[PROBLEM TO SOLVE]
Collect every line in the records below that contains the word "podle".

*** Opening of RECORDS TO USE ***

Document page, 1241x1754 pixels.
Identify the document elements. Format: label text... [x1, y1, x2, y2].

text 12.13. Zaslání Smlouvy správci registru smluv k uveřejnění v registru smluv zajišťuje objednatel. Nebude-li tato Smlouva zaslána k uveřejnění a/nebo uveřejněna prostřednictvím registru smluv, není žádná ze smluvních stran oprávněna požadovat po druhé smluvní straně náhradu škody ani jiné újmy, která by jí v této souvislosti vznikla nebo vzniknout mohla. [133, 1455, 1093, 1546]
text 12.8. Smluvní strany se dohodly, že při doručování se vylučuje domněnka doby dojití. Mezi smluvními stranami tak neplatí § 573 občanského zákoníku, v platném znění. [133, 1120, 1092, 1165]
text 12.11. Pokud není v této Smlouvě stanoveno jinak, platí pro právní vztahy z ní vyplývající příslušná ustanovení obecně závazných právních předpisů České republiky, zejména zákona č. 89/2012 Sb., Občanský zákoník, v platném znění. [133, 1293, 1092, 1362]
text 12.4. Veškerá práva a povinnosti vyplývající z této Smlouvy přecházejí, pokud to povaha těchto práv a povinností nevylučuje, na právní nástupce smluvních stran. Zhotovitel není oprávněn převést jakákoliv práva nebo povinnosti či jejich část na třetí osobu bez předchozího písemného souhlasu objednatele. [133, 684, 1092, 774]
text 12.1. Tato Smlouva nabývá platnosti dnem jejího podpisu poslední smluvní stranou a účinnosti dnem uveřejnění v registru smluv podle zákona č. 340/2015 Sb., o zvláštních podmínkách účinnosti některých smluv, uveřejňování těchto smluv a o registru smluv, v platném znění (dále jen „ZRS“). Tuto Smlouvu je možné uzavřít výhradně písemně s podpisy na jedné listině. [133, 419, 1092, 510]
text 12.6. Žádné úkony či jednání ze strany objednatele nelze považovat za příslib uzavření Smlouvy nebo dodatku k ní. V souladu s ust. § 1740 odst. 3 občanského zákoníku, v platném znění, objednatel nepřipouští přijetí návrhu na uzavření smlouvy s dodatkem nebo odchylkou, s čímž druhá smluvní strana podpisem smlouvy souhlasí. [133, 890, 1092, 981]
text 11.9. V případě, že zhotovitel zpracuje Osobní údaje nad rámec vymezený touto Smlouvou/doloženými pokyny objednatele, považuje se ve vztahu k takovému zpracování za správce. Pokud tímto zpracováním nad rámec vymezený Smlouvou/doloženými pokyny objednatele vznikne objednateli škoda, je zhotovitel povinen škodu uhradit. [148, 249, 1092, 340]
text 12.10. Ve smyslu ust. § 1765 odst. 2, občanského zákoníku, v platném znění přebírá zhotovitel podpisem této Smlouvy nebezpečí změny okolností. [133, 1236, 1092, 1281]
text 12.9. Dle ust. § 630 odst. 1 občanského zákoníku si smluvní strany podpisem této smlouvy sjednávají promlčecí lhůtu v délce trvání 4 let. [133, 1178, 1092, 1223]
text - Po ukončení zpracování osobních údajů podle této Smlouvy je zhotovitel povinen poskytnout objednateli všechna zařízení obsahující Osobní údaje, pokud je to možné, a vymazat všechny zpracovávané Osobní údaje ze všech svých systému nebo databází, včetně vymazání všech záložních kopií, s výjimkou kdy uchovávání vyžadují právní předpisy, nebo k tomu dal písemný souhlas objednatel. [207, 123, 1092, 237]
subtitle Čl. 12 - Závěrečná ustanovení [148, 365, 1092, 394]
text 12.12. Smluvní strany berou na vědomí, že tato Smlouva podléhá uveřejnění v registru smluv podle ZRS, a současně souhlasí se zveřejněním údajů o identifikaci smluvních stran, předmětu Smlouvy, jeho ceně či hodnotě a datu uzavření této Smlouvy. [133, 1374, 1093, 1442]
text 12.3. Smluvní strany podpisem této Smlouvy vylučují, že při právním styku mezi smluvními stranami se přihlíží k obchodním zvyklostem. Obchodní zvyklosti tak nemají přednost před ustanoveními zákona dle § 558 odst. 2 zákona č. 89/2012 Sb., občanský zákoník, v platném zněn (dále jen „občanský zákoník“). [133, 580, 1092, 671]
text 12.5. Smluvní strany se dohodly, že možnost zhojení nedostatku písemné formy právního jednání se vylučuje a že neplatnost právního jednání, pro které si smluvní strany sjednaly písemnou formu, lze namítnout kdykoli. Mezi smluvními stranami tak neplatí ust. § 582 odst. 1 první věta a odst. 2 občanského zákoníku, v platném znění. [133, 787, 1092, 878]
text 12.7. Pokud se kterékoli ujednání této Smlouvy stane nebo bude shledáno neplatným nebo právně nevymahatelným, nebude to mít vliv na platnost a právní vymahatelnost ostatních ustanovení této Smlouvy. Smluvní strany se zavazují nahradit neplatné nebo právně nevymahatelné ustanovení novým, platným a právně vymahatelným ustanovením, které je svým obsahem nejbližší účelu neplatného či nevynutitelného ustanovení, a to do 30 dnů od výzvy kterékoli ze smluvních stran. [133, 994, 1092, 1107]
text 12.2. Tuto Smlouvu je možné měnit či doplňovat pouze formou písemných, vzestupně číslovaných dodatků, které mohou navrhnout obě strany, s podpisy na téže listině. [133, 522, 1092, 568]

*** Close of RECORDS TO USE ***

[OUTPUT]
text 12.1. Tato Smlouva nabývá platnosti dnem jejího podpisu poslední smluvní stranou a účinnosti dnem uveřejnění v registru smluv podle zákona č. 340/2015 Sb., o zvláštních podmínkách účinnosti některých smluv, uveřejňování těchto smluv a o registru smluv, v platném znění (dále jen „ZRS“). Tuto Smlouvu je možné uzavřít výhradně písemně s podpisy na jedné listině. [133, 419, 1092, 510]
text - Po ukončení zpracování osobních údajů podle této Smlouvy je zhotovitel povinen poskytnout objednateli všechna zařízení obsahující Osobní údaje, pokud je to možné, a vymazat všechny zpracovávané Osobní údaje ze všech svých systému nebo databází, včetně vymazání všech záložních kopií, s výjimkou kdy uchovávání vyžadují právní předpisy, nebo k tomu dal písemný souhlas objednatel. [207, 123, 1092, 237]
text 12.12. Smluvní strany berou na vědomí, že tato Smlouva podléhá uveřejnění v registru smluv podle ZRS, a současně souhlasí se zveřejněním údajů o identifikaci smluvních stran, předmětu Smlouvy, jeho ceně či hodnotě a datu uzavření této Smlouvy. [133, 1374, 1093, 1442]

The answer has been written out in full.